Cortisol is naturally higher in the morning and reaches a low point just before bedtime. According to Davidson’s findings, individuals who show the highest levels of well-being and most effective emotion regulation are those who also show the lowest levels of cortisol at night. The ability to automatically regulate this stress hormone may play a critical role in mediating the health consequences associated with high degrees of happiness.
Now I want to get a hold of a device that allows me to measure my cortisol levels to see how I stack up every night.
Davidson’s research also shows that positive and negative emotions produce activity in very different paths of the brains. It turns out that one place the blue bird of happiness likes to roost is the left prefrontal cortex.

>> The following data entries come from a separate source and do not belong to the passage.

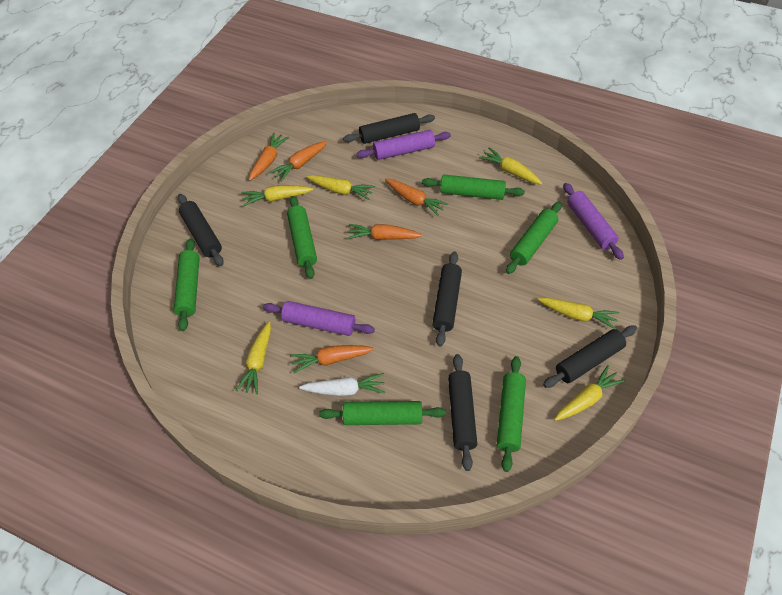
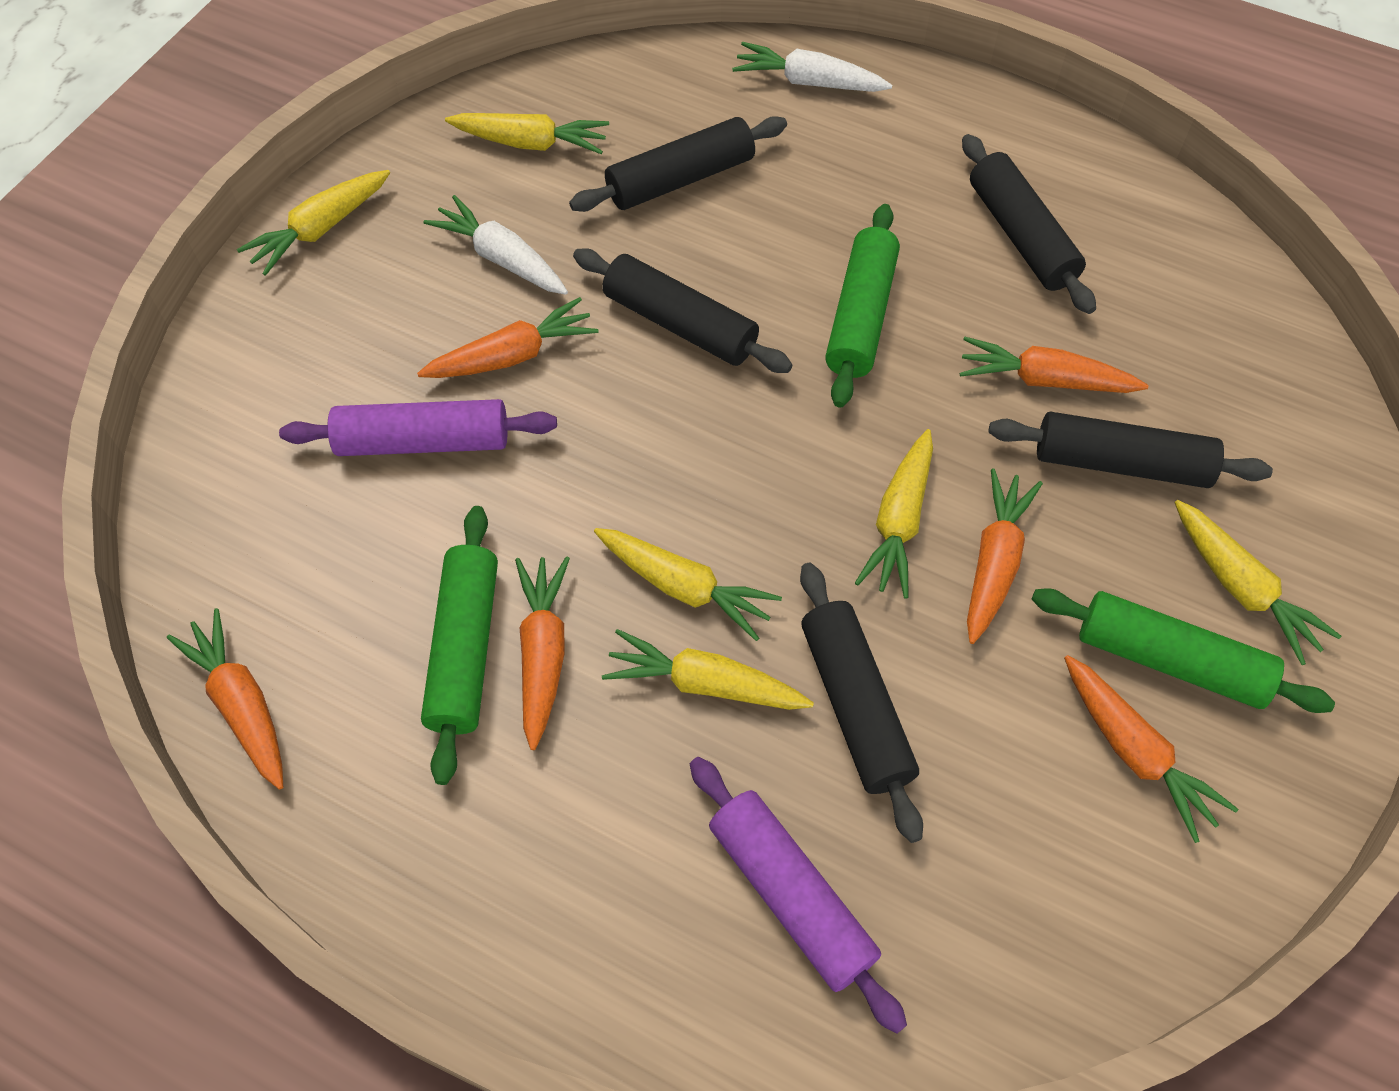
green rolling pin: [174,238,200,331] [287,196,317,279] [319,401,446,425] [422,175,525,200] [497,356,526,472] [506,202,561,274] = 6 -> [421,506,498,785] [825,204,900,408] [1031,588,1335,713] = 3
orange carrot: [249,133,289,181] [270,141,327,182] [290,345,374,374] [347,224,422,240] [385,178,448,216] = 5 -> [167,608,283,790] [417,297,598,378] [515,556,570,750] [960,337,1149,393] [967,469,1043,644] [1064,655,1238,843] = 6
purple rolling pin: [263,301,375,336] [356,130,451,160] [563,183,624,260] = 3 -> [279,399,557,456] [690,757,907,1034] = 2
white carrot: [299,373,385,396] = 1 -> [423,195,568,295] [732,42,892,92] = 2

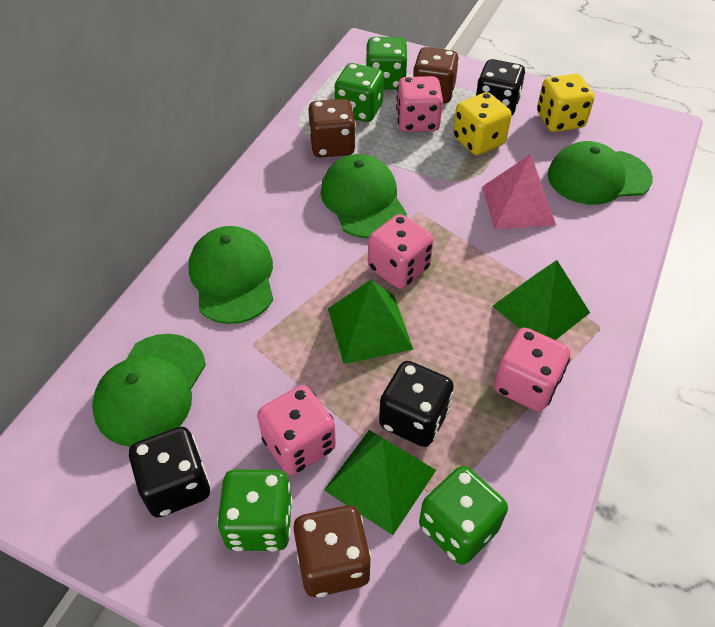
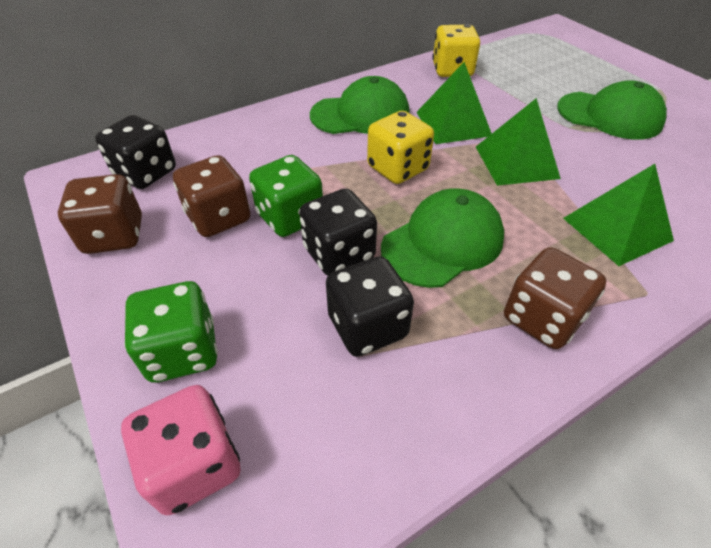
green cap: [92,334,206,447] [188,226,273,324] [321,154,407,238] [548,141,653,205] = 4 -> [310,76,410,134] [381,188,504,288] [557,80,667,140] = 3
green dice: [217,470,293,552] [334,63,384,122] [366,37,407,90] [419,466,508,565] = 4 -> [124,281,218,383] [249,155,323,237] = 2
pink dice: [257,385,336,475] [368,214,434,289] [396,76,443,132] [494,328,570,411] = 4 -> [121,385,241,515] = 1
pink pyramid: [482,154,556,229] = 1 -> none = 0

Research reveals that people experiencing anxiety, anger or depression show the most brain activity in the right prefrontal cortex, just behind the forehead. Those experiencing positive outward-reaching emotions show more activity in the left prefrontal cortex. What’s more, people seem to be predisposed genetically and through their experiences towards being either more left-brained or right-brained, that is, more cheerful or sad.
Gives new meaning to the old left brain/right brain debate.
“We discovered that when expert practitioners meditated — and our subjects had between 12,000 — 62,000 hours of meditation each over the course of their lives — there were major, observable changes in the brain, some quite unusual. We saw the production of certain rhythms over extended periods of time, minutes, even hours. In normal individuals, these patterns occur very episodically and last only seconds. What we observed is the brain getting reorganized. We are using these findings to identify long-term end points achievable through intense practice.”
62,000 hours, wow that is a lot of time! But I guess it is all relative.

I remember watching Charlie Rose interview Mark Cuban and Mark said he needs to read 4 hours a day to keep up with the latest in technology. I thought, hmm I'm not quite there, but I could definitely see myself doing that. Then the next day Charlie interviews Yogi Sri B.K.S Iyengar and he said that he does 4 hours of yoga a day. I thought, wow, how could anyone do 4 hours of yoga a day? Seems like a big waste of time. So, I guess it is all about the perspective with which you look at it.